Пусть в газетах о нем пишут полную ахинею, пусть тележурналисты в нелепых домыслах и предположениях противоречат сами себе, пусть следователи прокуратуры вешают на него все киллерские отстрелы, произошедшие в Москве за последние годы! Он один знает, кто он такой и какую работу выполняет; знает это точно и наверняка - так же, как и то, что последний день его пребывания в этих стенах - сегодняшний.
И, словно в подтверждение этих мыслей, дверь его "хаты" открылась на пороге стоял коридорный, его человек...
- К прогулке готов? - несколько тише, чем обычно, спросил тот.
Обитатель камеры молча вскочил со шконки - он лежал в кроссовках и в спортивном костюме. Солоник знал: то, о чем он мечтал, к чему стремился, должно произойти через несколько минут...
Какая прогулка в половине первого ночи! Осторожно подошел к дверному проему - "реке" чуть посторонился, пропуская его вперед.
- Обожди... - коридорный сунул руку в карман, протянул заключенному какой-то темный предмет; в руку узника сизо привычно легла тяжелая рукоять пистолета.
Он вопросительно взглянул на коридорного.
- Браунинг, - пояснил тот. - На крайний случай...
Сунув пистолет за пояс, Солоник наконец выглянул наружу. Коридор был пуст. Удивительно, но даже телевизионные мониторы не выдавали привычного мерцания. Первый пост, второй, третий...
Никого. Минуты, прошедшие с момента выхода из камеры, казались часами. Коридоры, которым, как кажется, никогда не будет конца, посты, пролеты, лестницы, зловещие звуки шагов...
Вскоре оба остановились перед огромной бронированной дверью. Порывшись в карманах, "реке" извлек набор отмычек. Амбарный замок в тяжелых ушках поддался без скрежета, так же, как и сама дверь - она плавно и беззвучно отъехала. За ней оказалась площадка, жаркая и пыльная, и лестница, уходящая наверх.
Опрокинутый над столицей купол июньского неба, подкрашенный по краям неровным желтым заревом, выглядел ноздреватым и блеклым. Мелкие звезды сливались с электрическими огнями, и от этого зрелища на душе делалось тоскливо и тревожно.
- Быстрей, быстрей, давай... - нервно торопил коридорный.
Неожиданно он нырнул куда-то в сторону, в темноту, а вынырнув через мгновение, поставил на крышу большую спортивную сумку. Рванул замок молнию", извлек кусок брезента, бросил его на колючую проволоку.
- Давай же... - в голосе коридорного звучал неподдельный страх.
Первым полез Солоник, за ним - сопровождающий: сперва перекинул через колючку сумку, затем перелез сам. Александр Македонский взглянул вниз: ярко освещенная улица казалась совершенно пустынной...

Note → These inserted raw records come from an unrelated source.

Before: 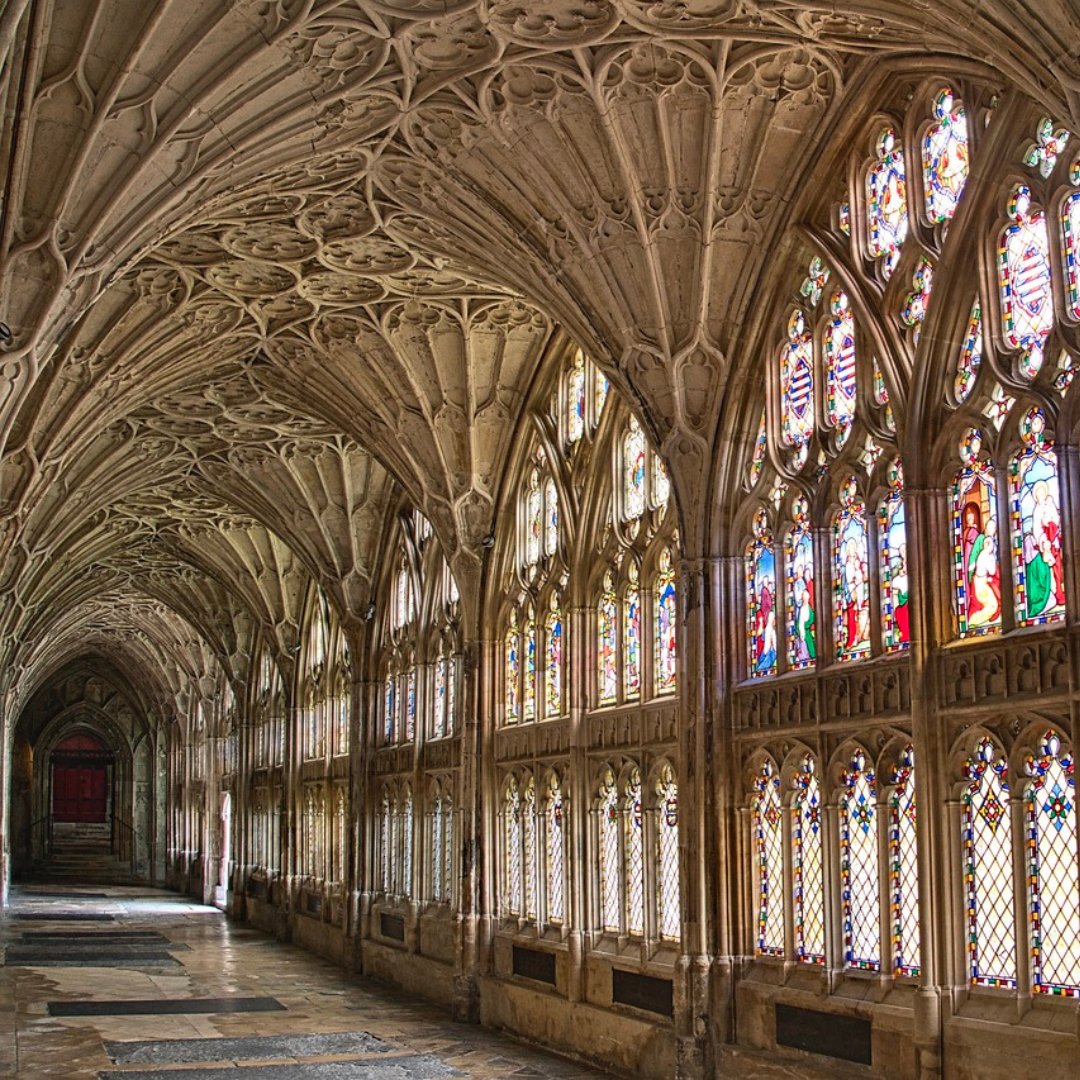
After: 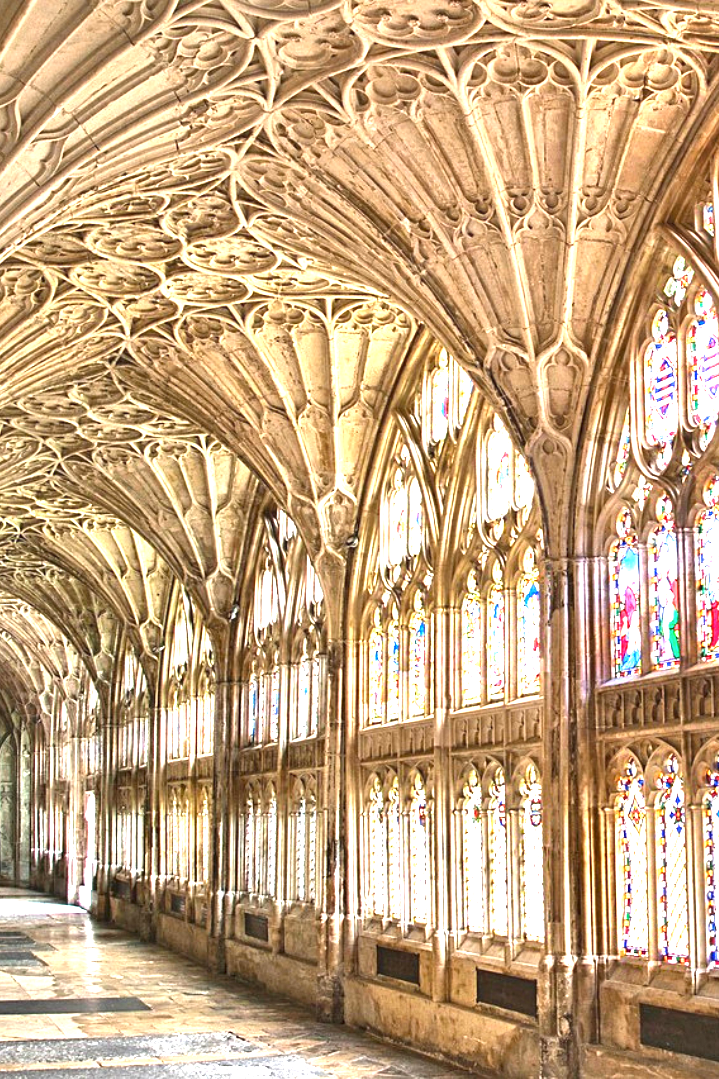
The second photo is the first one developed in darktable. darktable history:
crop and rotate: left 12.648%, right 20.685%
exposure: exposure 2.04 EV, compensate highlight preservation false
local contrast: mode bilateral grid, contrast 20, coarseness 50, detail 150%, midtone range 0.2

В руках "рекса" появилась скрученная альпинистская веревка. Он торопливо размотал бут, щелкнул карабинчиком, пристегивая его к какой-то железяке рядом с собой. Пару раз дернул, проверяя на прочность. Убедившись, что все в порядке, бросил конец вниз.
- Ну, с Богом!
Взявшись за веревку, беглец встал на край крыши и принялся медленно, осторожно спускаться. Он даже не догадался вытянуть ноги, и уже через пару секунд сильно ушибся коленями о стену, но боли не почувствовал.
Спускался долго: так, во всяком случае, показалось ему самому. Тонкая веревка острой бритвой резала ладони, ноги нелепо болтались, проваливаясь в зияющую пустоту, тело раскачивалось, как маятник...
Пятый этаж, четвертый, третий... Справа - зарешеченные глазницы неосвещенных окон, над головой - сочащееся желтой сукровицей небо, внизу какие-то строения, медленно выплывающие из темноты.